GERECHTSHOF 's-HERTOGENBOSCH
Team familie- en jeugdrecht
Uitspraak: 5 september 2019
Zaaknummer: 200.244.434/01
Zaaknummer eerste aanleg: C/02/334702 FA RK 17-4622
in de zaak in hoger beroep van:
de ambtenaar van de burgerlijke stand van de gemeente Bergen op Zoom,
zetelend te Bergen op Zoom,
appellant,
hierna te noemen: de ambtenaar,
betreffende de minderjarige:
[minderjarige],
geboren te [geboorteplaats minderjarige] op [geboortedatum minderjarige] 2002,
hierna ook te noemen: de minderjarige.
In deze zaak worden als overige belanghebbenden aangemerkt:
[de moeder],
wonende te [woonplaats] ,
hierna ook te noemen: de moeder,
advocaat: mr. A.M.M. de Waal;
[de man],
wonende op een onbekende woon of verblijfplaats,
hierna ook te noemen: de heer [de man] ;
de advocaat-generaal bij het ressortspakket ’s-Hertogenbosch,
hierna te noemen: de advocaat-generaal.
In deze zaak wordt als informant aangemerkt:
[echtgenoot],
wonende te [woonplaats] ,
hierna te noemen: de echtgenoot van de moeder.

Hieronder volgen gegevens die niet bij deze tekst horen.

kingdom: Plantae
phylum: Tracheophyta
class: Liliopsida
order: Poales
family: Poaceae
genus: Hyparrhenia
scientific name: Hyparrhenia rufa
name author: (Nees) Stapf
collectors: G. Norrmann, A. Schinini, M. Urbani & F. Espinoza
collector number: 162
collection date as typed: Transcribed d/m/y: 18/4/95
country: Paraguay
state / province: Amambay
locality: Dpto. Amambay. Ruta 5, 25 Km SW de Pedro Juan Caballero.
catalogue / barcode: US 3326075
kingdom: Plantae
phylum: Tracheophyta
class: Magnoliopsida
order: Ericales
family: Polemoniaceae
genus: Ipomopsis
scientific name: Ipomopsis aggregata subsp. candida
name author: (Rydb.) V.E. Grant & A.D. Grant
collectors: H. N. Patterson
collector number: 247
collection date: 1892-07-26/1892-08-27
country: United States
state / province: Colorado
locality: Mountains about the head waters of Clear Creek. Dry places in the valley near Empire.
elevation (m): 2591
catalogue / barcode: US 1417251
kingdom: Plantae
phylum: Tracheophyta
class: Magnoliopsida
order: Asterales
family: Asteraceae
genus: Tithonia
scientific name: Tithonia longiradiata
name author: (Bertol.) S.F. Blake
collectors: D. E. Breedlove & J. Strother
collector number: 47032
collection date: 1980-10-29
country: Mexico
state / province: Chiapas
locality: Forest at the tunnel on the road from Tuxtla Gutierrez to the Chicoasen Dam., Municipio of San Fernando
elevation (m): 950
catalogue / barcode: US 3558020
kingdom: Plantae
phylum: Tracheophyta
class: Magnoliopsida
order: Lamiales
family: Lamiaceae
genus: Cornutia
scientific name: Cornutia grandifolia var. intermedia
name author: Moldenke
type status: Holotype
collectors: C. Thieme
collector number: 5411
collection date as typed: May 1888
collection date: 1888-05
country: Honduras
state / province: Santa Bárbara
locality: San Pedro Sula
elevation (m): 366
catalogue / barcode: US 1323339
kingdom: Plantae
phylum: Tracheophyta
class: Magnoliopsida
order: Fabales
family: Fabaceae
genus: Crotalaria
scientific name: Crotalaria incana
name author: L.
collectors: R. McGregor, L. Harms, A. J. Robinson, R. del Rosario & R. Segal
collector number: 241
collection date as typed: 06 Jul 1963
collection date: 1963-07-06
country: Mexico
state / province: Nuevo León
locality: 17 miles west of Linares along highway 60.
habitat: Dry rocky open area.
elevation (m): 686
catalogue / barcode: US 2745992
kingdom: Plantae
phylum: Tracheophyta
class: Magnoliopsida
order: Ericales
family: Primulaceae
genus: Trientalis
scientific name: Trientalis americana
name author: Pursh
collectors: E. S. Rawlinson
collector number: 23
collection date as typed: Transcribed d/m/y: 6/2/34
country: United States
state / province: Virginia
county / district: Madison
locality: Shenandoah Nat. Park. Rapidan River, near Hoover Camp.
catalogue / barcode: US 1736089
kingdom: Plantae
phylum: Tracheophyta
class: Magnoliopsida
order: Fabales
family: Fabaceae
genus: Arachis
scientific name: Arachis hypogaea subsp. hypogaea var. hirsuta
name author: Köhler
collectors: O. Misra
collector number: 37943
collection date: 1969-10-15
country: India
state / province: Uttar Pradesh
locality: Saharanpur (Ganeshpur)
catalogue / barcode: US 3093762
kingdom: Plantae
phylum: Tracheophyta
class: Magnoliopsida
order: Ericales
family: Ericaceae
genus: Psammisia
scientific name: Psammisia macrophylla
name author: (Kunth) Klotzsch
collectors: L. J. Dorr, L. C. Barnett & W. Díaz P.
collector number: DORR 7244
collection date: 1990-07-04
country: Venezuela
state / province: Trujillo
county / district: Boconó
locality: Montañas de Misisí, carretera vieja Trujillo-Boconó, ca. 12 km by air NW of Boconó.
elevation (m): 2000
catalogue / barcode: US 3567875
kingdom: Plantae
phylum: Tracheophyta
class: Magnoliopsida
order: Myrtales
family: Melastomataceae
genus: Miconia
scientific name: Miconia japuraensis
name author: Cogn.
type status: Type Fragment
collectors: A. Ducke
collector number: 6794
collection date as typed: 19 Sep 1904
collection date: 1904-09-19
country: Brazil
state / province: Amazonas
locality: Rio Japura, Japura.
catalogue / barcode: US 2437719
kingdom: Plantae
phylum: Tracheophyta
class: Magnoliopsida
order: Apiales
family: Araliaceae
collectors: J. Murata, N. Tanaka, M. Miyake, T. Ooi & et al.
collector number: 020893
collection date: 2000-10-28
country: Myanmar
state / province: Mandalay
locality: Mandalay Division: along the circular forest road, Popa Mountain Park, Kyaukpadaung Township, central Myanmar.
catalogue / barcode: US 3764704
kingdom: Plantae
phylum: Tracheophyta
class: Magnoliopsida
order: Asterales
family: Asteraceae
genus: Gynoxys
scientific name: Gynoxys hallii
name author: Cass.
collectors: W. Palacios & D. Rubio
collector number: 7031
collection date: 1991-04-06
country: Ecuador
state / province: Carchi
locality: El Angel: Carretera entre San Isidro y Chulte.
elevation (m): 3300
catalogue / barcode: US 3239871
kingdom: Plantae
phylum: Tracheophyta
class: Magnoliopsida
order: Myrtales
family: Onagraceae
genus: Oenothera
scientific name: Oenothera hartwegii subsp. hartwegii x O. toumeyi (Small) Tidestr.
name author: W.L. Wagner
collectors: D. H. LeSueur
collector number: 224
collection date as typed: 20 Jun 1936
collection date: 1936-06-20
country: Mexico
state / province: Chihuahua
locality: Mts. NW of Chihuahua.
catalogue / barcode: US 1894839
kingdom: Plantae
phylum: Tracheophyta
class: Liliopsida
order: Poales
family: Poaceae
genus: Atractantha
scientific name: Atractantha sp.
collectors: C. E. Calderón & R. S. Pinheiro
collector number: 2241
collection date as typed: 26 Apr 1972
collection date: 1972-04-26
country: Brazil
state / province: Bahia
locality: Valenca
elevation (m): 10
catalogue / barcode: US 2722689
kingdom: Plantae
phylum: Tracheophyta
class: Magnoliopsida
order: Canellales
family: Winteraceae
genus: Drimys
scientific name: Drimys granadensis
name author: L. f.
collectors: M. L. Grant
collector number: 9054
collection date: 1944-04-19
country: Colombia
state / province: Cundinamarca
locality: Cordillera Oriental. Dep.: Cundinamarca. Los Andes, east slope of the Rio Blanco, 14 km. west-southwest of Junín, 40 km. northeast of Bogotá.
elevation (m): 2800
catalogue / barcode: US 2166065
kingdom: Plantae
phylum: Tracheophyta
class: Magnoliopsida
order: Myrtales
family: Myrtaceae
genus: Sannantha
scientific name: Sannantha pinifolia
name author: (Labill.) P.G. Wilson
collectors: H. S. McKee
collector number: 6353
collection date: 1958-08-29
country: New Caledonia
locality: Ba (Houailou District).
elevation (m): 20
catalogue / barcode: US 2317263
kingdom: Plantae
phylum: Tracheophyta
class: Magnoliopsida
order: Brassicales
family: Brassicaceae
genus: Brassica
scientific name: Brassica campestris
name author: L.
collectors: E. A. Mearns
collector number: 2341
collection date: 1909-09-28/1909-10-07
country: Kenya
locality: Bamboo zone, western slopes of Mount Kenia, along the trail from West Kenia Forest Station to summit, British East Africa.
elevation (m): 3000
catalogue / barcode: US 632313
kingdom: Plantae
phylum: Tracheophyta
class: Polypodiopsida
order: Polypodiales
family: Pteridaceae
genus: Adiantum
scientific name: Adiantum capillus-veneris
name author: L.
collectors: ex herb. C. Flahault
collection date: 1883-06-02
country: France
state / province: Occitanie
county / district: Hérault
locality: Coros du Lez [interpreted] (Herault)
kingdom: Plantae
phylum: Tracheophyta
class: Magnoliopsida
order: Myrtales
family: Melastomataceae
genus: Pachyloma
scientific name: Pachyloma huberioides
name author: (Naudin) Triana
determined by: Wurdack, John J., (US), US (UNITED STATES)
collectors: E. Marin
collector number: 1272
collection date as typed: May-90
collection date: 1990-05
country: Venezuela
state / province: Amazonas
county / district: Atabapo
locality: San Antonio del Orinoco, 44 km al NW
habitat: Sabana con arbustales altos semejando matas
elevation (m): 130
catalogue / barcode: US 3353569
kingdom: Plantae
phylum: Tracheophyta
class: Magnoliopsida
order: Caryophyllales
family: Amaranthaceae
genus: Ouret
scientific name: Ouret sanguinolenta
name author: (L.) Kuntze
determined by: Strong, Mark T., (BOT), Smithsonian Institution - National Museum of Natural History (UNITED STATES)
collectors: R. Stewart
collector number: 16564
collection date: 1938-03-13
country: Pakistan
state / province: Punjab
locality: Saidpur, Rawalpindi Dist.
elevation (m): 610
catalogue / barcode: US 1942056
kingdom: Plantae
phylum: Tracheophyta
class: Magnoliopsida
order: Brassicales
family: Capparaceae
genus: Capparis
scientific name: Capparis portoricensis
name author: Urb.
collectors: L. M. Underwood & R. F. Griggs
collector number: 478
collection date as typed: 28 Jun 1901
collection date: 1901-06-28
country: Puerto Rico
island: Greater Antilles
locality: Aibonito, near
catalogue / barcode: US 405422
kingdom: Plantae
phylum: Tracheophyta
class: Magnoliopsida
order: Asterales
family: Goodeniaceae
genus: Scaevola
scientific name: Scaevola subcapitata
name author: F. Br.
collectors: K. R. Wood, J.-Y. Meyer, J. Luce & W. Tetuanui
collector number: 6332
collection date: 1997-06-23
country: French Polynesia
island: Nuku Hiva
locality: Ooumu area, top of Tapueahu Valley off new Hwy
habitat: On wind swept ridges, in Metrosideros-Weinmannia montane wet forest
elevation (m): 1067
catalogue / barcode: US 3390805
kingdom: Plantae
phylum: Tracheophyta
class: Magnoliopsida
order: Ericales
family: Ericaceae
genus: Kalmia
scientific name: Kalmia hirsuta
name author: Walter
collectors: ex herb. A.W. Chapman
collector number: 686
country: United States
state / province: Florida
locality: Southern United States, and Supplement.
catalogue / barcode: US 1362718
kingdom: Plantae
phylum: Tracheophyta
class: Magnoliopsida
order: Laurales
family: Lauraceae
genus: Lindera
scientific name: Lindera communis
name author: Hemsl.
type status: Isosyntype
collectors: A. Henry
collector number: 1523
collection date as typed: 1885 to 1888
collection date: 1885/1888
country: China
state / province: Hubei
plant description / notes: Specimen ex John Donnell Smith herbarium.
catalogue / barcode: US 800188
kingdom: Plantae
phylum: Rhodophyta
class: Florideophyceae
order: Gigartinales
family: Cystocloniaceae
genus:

In zijn hoedanigheid als omschreven in artikel 810 van het Wetboek van Burgerlijke Rechtsvordering is in de procedure gekend:
de Raad voor de Kinderbescherming,
regio Zuidoost Nederland, locatie [locatie] ,
hierna te noemen: de raad.
1. Het geding in eerste aanleg
Het hof verwijst voor het verloop van het geding in eerste aanleg naar de beschikking van de rechtbank Zeeland-West-Brabant, zittingsplaats Breda, van 22 mei 2018.
2 Het geding in hoger beroep
2.1.De ambtenaar is bij beroepschrift met bijlagen, ingekomen ter griffie op 16 augustus 2018, in hoger beroep gekomen van voormelde beschikking.
2.2.Op 15 oktober 2018 is een schriftelijke conclusie van de advocaat-generaal ter griffie ingekomen.
2.3.Het verweerschrift van de zijde van de moeder is op 27 november 2018 ingekomen ter griffie.
2.4.De mondelinge behandeling heeft plaatsgevonden op 25 juni 2019.
Bij die gelegenheid zijn gehoord:
- de ambtenaar, de heer [ambtenaar] ;
- de moeder, bijgestaan door mr. De Waal en een tolk in de Poolse taal, de heer
S. Kruszynski (tolknummer 459).
De heer [echtgenoot] heeft als informant de mondelinge behandeling bijgewoond.
2.4.1.De advocaat-generaal is, met kennisgeving vooraf, niet ter zitting verschenen. Een vertegenwoordiger van de raad is evenmin verschenen.
2.4.2.De heer [de man] is, hoewel behoorlijk daartoe opgeroepen in de Staatscourant van
5 april 2019, niet ter zitting verschenen.
2.4.3.Het hof heeft de minderjarige [minderjarige] in de gelegenheid gesteld haar mening kenbaar te maken. Zij heeft hiervan gebruik gemaakt en is voorafgaand aan de mondelinge behandeling ter zitting buiten aanwezigheid van partijen en overige belanghebbenden gehoord. Ter zitting heeft de voorzitter de inhoud van dit verhoor zakelijk weergegeven, waarna alle aanwezigen de gelegenheid hebben gekregen daarop te reageren.
2.5.Het hof heeft voorts kennisgenomen van de inhoud van het proces-verbaal van de mondelinge behandeling in eerste aanleg op 16 februari 2018.